Beyond that, he said, “We’re going to sit back, make sure everything’s going OK and moving forward properly and see how things unfold. We’re not going to knee-jerk react.” 

In the original car accident, Wllfrido Gutierrez, 27; his wife, Anna, 24, and their 3-month-old baby Suri were northbound on Lonyo crossing Kronk when they collided with a semi-tractor trailer eastbound on Kronk.

The couple and their baby were fine, Gutierrez said. Anna sat back down in the car with the baby while firefighters from Ladder 13 fire station on Lawndale at Lafayette at Lawndale washed gas away.

But then the crossing gate bells began to ring.

Gutierrez’s uncle, Bernabe Gutierrez-Amana, 39, of Detroit, who had come to the scene to help, looked up.

“We hear a noise, the train was coming, about 20 yards away,” he said. “I grabbed my nephew’s wife and run — fast. I go, ’Run!’ She didn’t know what to do. And when I looked back, there was big dust. It sounded like an explosion.”

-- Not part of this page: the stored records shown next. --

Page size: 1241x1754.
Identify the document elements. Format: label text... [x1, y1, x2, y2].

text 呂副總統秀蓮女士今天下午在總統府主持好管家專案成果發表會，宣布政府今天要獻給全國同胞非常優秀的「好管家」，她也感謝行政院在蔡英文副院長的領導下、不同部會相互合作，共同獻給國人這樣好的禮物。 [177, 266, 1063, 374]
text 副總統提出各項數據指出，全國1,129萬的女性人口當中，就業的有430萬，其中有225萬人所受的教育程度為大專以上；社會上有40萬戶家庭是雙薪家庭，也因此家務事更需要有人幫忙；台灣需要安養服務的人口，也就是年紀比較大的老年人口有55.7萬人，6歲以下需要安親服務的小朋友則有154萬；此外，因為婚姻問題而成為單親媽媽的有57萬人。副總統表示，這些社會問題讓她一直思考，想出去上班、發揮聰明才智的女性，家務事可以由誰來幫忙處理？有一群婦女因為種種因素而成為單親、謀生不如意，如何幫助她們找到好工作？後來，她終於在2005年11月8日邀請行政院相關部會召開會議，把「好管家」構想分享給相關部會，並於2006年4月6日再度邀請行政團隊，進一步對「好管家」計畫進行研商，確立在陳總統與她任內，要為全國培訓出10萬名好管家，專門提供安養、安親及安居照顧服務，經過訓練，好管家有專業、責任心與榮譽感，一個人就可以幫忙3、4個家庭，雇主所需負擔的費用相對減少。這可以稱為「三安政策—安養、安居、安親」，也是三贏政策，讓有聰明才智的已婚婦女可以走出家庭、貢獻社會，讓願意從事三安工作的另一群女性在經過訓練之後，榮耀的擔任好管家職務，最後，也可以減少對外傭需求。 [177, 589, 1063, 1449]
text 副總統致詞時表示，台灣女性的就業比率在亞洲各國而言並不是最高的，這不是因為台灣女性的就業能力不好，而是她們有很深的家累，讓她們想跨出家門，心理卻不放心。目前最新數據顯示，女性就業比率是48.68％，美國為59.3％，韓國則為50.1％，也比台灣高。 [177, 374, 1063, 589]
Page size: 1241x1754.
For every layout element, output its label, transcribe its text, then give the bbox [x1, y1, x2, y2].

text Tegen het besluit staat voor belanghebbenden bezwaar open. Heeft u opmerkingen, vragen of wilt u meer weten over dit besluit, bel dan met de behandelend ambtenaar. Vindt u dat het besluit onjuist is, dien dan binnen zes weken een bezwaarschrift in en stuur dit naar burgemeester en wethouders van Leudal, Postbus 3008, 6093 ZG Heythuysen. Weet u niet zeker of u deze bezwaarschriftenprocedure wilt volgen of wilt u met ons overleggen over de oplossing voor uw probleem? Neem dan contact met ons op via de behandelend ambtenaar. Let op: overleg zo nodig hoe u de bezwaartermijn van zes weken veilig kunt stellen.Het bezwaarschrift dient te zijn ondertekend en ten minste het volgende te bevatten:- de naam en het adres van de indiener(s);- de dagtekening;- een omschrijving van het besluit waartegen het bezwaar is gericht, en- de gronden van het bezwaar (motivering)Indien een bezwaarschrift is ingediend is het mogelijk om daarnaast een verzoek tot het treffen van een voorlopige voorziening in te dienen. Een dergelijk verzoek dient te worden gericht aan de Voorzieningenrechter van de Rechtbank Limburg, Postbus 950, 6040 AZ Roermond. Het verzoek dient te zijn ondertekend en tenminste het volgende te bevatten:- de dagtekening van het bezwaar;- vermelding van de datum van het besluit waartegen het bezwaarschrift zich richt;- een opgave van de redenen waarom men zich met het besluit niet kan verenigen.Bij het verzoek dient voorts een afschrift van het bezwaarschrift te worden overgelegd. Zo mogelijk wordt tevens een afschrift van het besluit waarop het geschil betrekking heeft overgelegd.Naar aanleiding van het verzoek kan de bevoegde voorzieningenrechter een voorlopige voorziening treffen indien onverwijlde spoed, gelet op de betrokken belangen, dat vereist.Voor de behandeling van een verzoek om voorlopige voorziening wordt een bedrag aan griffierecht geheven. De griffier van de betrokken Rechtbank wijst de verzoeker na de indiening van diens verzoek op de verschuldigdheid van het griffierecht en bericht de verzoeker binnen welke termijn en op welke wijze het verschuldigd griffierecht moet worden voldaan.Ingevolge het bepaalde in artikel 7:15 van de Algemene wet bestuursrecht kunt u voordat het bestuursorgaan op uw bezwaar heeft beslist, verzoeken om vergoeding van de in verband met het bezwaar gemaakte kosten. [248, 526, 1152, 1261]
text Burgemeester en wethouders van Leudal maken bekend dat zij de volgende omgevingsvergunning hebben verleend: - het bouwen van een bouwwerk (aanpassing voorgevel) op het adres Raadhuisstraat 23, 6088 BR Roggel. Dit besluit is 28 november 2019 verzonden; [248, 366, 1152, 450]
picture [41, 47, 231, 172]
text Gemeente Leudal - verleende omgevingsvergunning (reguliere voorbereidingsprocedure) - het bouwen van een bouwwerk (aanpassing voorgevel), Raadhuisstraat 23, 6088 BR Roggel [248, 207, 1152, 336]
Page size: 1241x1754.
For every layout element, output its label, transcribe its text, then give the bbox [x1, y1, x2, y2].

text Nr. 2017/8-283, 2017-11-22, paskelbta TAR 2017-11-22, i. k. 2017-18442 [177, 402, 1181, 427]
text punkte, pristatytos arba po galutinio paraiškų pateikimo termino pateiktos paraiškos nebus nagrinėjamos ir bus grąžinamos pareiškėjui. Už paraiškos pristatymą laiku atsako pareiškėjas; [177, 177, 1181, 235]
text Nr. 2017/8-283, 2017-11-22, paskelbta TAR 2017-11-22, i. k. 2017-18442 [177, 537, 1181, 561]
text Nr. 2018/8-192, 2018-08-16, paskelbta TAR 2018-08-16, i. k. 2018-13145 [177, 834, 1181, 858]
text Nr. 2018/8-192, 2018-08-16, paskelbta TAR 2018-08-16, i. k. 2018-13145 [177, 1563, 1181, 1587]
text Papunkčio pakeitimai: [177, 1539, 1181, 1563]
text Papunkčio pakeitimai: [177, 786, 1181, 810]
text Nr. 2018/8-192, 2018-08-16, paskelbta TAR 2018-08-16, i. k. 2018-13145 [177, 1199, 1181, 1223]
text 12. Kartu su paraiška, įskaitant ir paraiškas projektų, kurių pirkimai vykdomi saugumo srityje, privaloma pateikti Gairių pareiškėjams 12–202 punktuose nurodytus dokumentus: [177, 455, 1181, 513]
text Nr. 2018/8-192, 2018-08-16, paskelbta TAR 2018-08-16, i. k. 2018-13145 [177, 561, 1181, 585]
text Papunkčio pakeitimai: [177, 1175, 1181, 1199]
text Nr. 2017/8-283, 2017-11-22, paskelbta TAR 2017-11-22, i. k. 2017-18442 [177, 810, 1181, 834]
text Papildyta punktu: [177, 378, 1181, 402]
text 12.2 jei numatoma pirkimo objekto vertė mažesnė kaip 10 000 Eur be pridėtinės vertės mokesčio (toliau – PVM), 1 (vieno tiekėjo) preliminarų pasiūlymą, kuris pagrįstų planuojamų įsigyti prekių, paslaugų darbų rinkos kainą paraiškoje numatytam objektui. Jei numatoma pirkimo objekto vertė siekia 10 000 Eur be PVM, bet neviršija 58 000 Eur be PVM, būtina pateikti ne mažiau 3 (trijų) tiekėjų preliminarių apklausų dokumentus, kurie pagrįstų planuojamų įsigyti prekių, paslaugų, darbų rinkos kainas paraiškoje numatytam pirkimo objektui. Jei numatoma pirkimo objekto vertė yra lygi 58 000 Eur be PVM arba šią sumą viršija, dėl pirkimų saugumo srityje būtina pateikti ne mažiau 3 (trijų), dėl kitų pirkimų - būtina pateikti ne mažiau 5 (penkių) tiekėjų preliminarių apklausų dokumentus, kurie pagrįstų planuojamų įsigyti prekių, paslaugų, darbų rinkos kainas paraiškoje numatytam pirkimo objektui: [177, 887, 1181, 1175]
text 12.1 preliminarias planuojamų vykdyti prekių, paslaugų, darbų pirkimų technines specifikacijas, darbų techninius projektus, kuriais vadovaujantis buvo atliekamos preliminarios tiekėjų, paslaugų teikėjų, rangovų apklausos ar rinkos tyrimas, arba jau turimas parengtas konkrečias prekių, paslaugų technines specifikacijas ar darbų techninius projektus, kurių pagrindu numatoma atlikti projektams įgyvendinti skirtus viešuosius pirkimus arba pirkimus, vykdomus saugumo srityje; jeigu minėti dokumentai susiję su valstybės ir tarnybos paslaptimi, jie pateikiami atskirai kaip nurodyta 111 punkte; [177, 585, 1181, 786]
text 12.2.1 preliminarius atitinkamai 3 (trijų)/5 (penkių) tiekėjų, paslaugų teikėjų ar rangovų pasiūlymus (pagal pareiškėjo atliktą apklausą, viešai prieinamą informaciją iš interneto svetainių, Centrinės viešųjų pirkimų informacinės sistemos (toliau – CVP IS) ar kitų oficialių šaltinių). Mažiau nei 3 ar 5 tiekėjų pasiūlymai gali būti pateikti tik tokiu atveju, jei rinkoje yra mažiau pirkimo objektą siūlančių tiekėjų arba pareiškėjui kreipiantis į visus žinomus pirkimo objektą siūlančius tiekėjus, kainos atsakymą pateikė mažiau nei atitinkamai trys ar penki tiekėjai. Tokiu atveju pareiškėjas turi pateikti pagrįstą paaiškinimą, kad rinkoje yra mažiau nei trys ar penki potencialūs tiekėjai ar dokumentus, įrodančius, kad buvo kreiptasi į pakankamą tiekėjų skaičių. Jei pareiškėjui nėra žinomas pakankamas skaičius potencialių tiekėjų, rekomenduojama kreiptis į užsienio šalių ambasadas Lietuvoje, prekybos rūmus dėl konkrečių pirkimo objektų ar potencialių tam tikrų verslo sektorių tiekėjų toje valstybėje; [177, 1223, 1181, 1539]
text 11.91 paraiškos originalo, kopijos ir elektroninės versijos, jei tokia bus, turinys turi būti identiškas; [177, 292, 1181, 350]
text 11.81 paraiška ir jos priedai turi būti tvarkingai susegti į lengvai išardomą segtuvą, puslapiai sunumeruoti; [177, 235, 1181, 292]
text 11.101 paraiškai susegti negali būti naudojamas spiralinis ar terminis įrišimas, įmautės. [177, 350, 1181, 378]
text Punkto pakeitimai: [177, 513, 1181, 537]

Bob McLean, 41, of Redford Township, who was driving nearby, saw the train hit the fire truck, pushing it off the tracks.

MI Detroit Amtrak Ladder 13 SV
Click the image for the Google Maps Street View of the area.

The fire truck was parked across all three railroad tracks, and the Amtrak train came … with the horn going and they couldn’t move it. And the train just crunched it. It flew up over top of it, the train. I never heard nothing like it in all my life.”

The train, which was heading to Chicago, wasn’t evacuated. At 2:09 p.m., the engine, pulling seven silver cars with blue and red stripes, softly blew its whistle twice and pulled away, heading west to the Windy City.